6.10. Using the Stack FrameΒΆ
After the stack frame is built, we use it to store and load from any time a variable needs to be read or written.
We will demonstrate what that might look like for this c++ function:
int bar(int num) {
int a = num + 1;
a *= 2;
return a;
}
The stack frame for this function would need space for the parameter num and the local variable a. Since each is an int, they will each require 4 bytes of space. Thus the stack frame will end up looking like this:
Address | Contents | |
---|---|---|
0xfffffff0 | a | (fp - 12) sp |
0xfffffff4 | num | (fp - 8) |
0xfffffff8 | old fp (for bar's caller) | (fp - 4) |
0xfffffffc | lr | fp |
0x00000000 | ... |
Tip
All variables are allocated in the stack frame initialization as the function starts. We will assume that they are always placed in the order in which they are declared.
Any time we want to access num, we will need to load/store from [fp, #-8]
. Any time we want to access the variable a, we will use the address [fp, #-12]
.
The program below has the assembly version of this function.

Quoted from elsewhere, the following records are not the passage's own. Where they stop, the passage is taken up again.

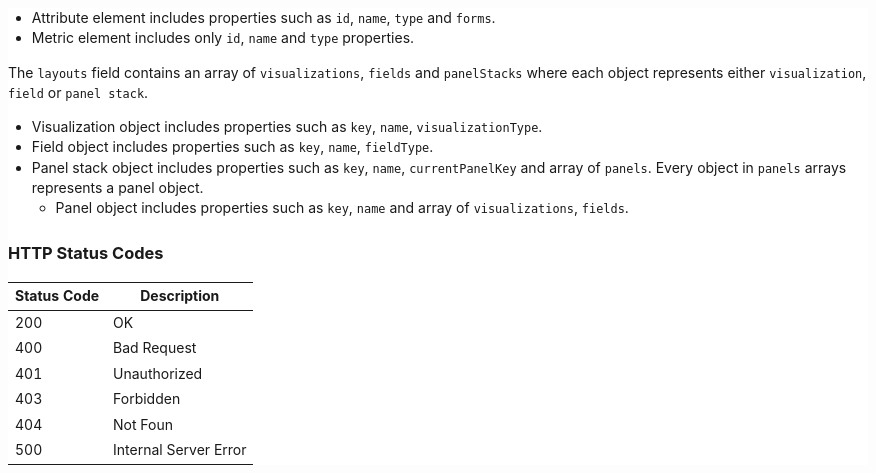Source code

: - Attribute element includes properties such as `id`, `name`, `type` and `forms`.
- Metric element includes only `id`, `name` and `type` properties.

The `layouts` field contains an array of `visualizations`, `fields` and `panelStacks` where each object represents either `visualization`, `field` or `panel stack`.

- Visualization object includes properties such as `key`, `name`, `visualizationType`.
- Field object includes properties such as `key`, `name`, `fieldType`.
- Panel stack object includes properties such as `key`, `name`, `currentPanelKey` and array of `panels`. Every object in `panels` arrays represents a panel object.
  - Panel object includes properties such as `key`, `name` and array of `visualizations`, `fields`.

### HTTP Status Codes

| Status Code | Description           |
| ----------- | --------------------- |
| 200         | OK                    |
| 400         | Bad Request           |
| 401         | Unauthorized          |
| 403         | Forbidden             |
| 404         | Not Foun              |
| 500         | Internal Server Error |
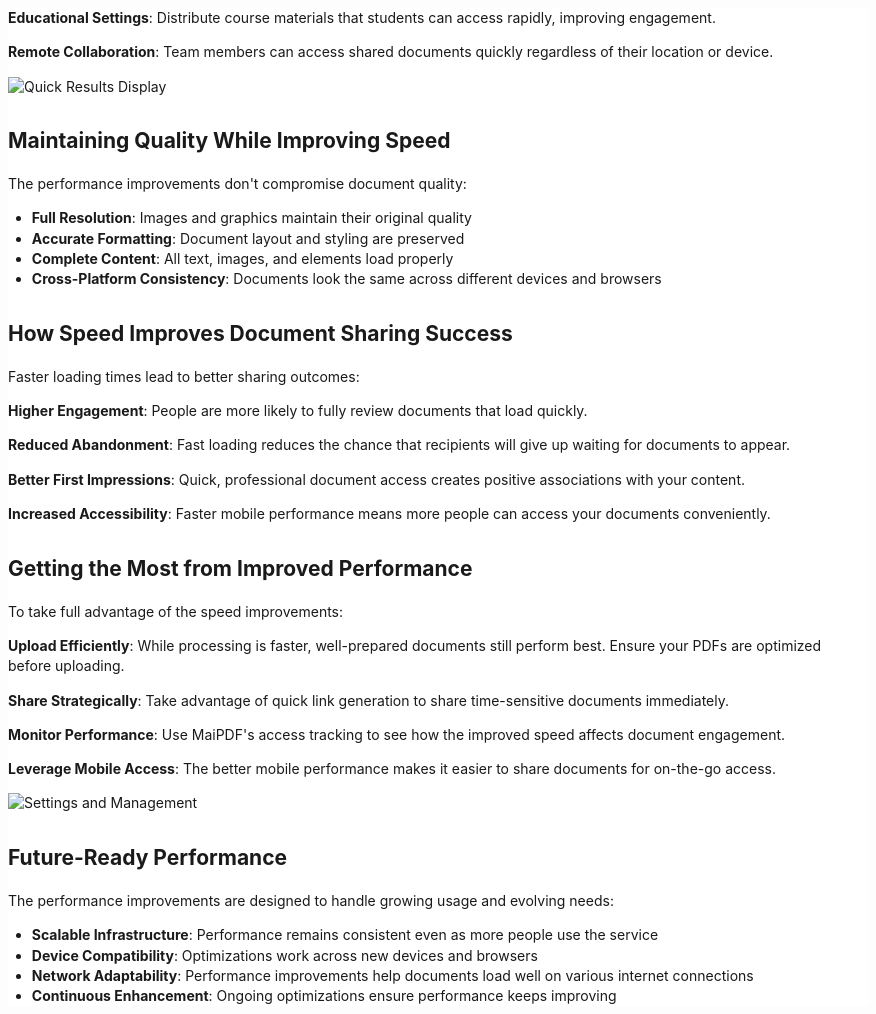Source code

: **Educational Settings**: Distribute course materials that students can access rapidly, improving engagement.

**Remote Collaboration**: Team members can access shared documents quickly regardless of their location or device.

![Quick Results Display](/2025MayMaiPDF/result_link_qr_cloudshare.png)

## Maintaining Quality While Improving Speed

The performance improvements don't compromise document quality:

- **Full Resolution**: Images and graphics maintain their original quality
- **Accurate Formatting**: Document layout and styling are preserved
- **Complete Content**: All text, images, and elements load properly
- **Cross-Platform Consistency**: Documents look the same across different devices and browsers

## How Speed Improves Document Sharing Success

Faster loading times lead to better sharing outcomes:

**Higher Engagement**: People are more likely to fully review documents that load quickly.

**Reduced Abandonment**: Fast loading reduces the chance that recipients will give up waiting for documents to appear.

**Better First Impressions**: Quick, professional document access creates positive associations with your content.

**Increased Accessibility**: Faster mobile performance means more people can access your documents conveniently.

## Getting the Most from Improved Performance

To take full advantage of the speed improvements:

**Upload Efficiently**: While processing is faster, well-prepared documents still perform best. Ensure your PDFs are optimized before uploading.

**Share Strategically**: Take advantage of quick link generation to share time-sensitive documents immediately.

**Monitor Performance**: Use MaiPDF's access tracking to see how the improved speed affects document engagement.

**Leverage Mobile Access**: The better mobile performance makes it easier to share documents for on-the-go access.

![Settings and Management](/2025MayMaiPDF/settings_in_cloudshare.png)

## Future-Ready Performance

The performance improvements are designed to handle growing usage and evolving needs:

- **Scalable Infrastructure**: Performance remains consistent even as more people use the service
- **Device Compatibility**: Optimizations work across new devices and browsers
- **Network Adaptability**: Performance improvements help documents load well on various internet connections
- **Continuous Enhancement**: Ongoing optimizations ensure performance keeps improving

The prologue sets up this stack frame:
First the fp and lr are pushed and the frame pointer set to point to the top of the frame on lines 46 and 50
Line 52 sets up the space for num and a by moving the stack pointer 8 bytes
The variable num needs to be initialized with the value passed in. The parameter was passed in r0, so on line 55 it is copied to the location in memory reserved for num:
[fp, #-8]
Then, in the body of the function, we use loads and stores to access and modify variables. Something like a = num + 1
turns into multiple steps:
Load the value of num from the stack frame into a register
Add 1 to that register
Then store the result back to the location in the stack frame that corresponds to a.

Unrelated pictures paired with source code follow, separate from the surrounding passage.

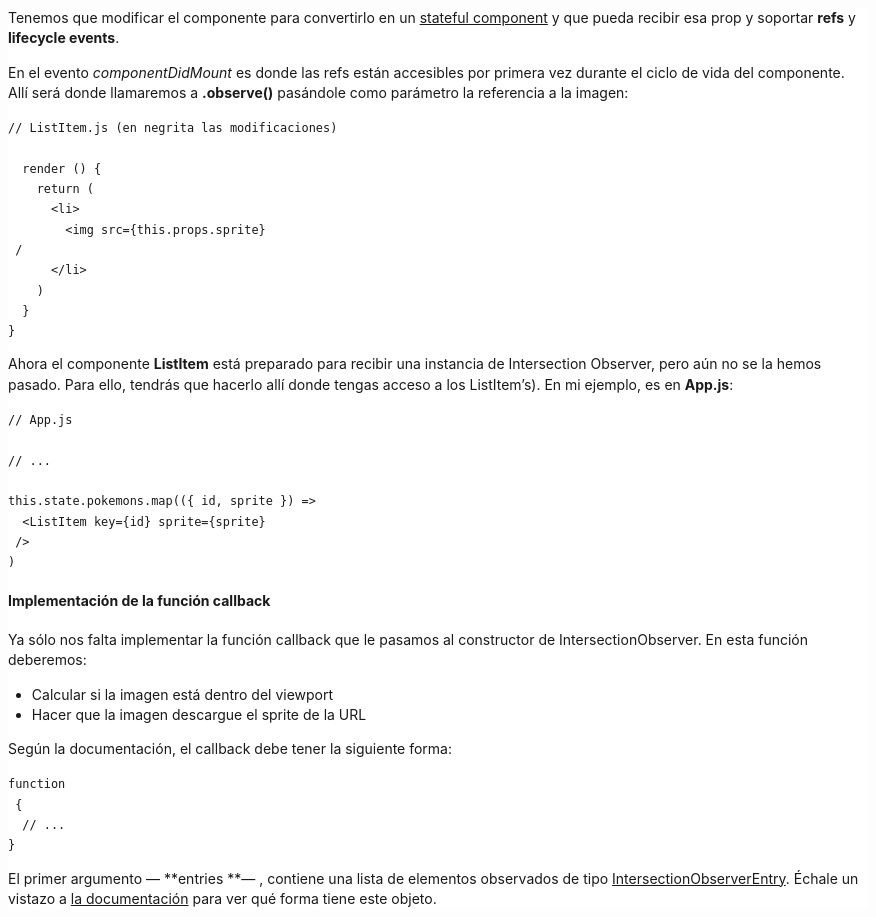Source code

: Tenemos que modificar el componente para convertirlo en un [stateful
component](https://reactjs.org/docs/state-and-lifecycle.html#converting-a-function-to-a-class)
y que pueda recibir esa prop y soportar **refs** y **lifecycle events**.

En el evento _componentDidMount_ es donde las refs están accesibles por primera
vez durante el ciclo de vida del componente. Allí será donde llamaremos a
**.observe()** pasándole como parámetro la referencia a la imagen:

    // ListItem.js (en negrita las modificaciones)

      render () {
        return (
          <li>
            <img src={this.props.sprite}
     /
          </li>
        )
      }
    }

Ahora el componente **ListItem** está preparado para recibir una instancia de
Intersection Observer, pero aún no se la hemos pasado. Para ello, tendrás que
hacerlo allí donde tengas acceso a los ListItem’s). En mi ejemplo, es en
**App.js**:

    // App.js

    // ...

    this.state.pokemons.map(({ id, sprite }) =>
      <ListItem key={id} sprite={sprite}
     />
    )

#### Implementación de la función callback

Ya sólo nos falta implementar la función callback que le pasamos al constructor
de IntersectionObserver. En esta función deberemos:

- Calcular si la imagen está dentro del viewport
- Hacer que la imagen descargue el sprite de la URL

Según la documentación, el callback debe tener la siguiente forma:

    function
     {
      // ...
    }

El primer argumento — **entries **— , contiene una lista de elementos observados
de tipo
[IntersectionObserverEntry](https://developer.mozilla.org/en-US/docs/Web/API/IntersectionObserverEntry).
Échale un vistazo a [la
documentación](https://developer.mozilla.org/en-US/docs/Web/API/IntersectionObserverEntry)
para ver qué forma tiene este objeto.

This process is demonstrated on lines 60-62.
Finally, the epilogue gets the return value ready, cleans up the stack frame, and restores the fp and lr:
Line 70 loads the value from the location that corresponds to a into r0 to be returned
Then line 71 deallocates the space used for num and a by moving the stack pointer up 8 bytes
Then line 73 pops the fp and lr, leaving the stack pointer, fp and lr all where they were when we entered the function
1 2 3 4 5 6 7 8 9 10 11 12 13 14 15 16 17 18 19 20 21 22 23 24 25 26 27 28 29 30 31 32 33 34 35 36 37 38 39 40 41 42 43 44 45 46 47 48 49 50 51 52 53 54 55 56 57 58 59 60 61 62 63 64 65 66 67 68 69 70 71 72 73 74 75 | .text
.global _start
_start:
@call bar(4)
MOV r0, #4
BL bar
MOV r4, r0 @Move returned value to r4
@stop program
end: B end
@exit linux style
@MOV r7, #1
@SWI 0
/*
Bar function - pointless demonstration function
int bar(int num) {
int a = num + 1;
a *= 2;
return a;
}
Params:
r0 = num
Return:
r0 = a (2*num + 1)
Stack Frame:
-------------------------------
FramePointer
Relative
Address Contents
-------------------------------
-12 a
-8 num
-4 old fp
-0 my lr
*/
bar:
@@@ Prologue --------------------------------------------
PUSH {fp, lr} @push necessary registers to stack
@if we were using r4+ would need to push those too
@sp ends up 4 bytes into stack frame
ADD fp, sp, #4 @set frame pointer to top of frame
SUB sp, sp, #8 @move stack pointer down 8 bytes
@allocates space for num and a
STR r0, [fp, #-8] @store r0 to location reserved for num
@@@ Body --------------------------------------------
@@@int a = num + 1
LDR r0, [fp, #-8] @load num into r0
ADD r0, r0, #1
STR r0, [fp, #-12] @store result into a
@@@a *= 2
LDR r0, [fp, #-12] @load a into r1
LSL r0, r0, #1 @ *= 2
STR r0, [fp, #-12] @store back into a
@@@ Epilog --------------------------------------------
LDR r0, [fp, #-12] @load a into r0 for return
ADD sp, sp, #8 @move stack pointer up to remove 8 bytes
@releases space for num and a
POP {fp, lr} @restore all registers
@if we were using r4+ would need to pop those too
BX lr @return
|
It might strike you as a lot of wasted work. Why both storing r0 into memory on line 62 only to load the exact same value from memory back into r0 on line 65? Indeed, when we ask a compiler to optimize code, one of the things it seeks to do is minimize shuffling things back and forth between registers and the stack. But the unoptimized code shown above is the easiest to generate, as what we do on one line does not depend on what is happening on other lines. Each line of c++ code does all of its own loads and stores to guarantee that the current values for variables are stored into the expected places regardless of what code comes next.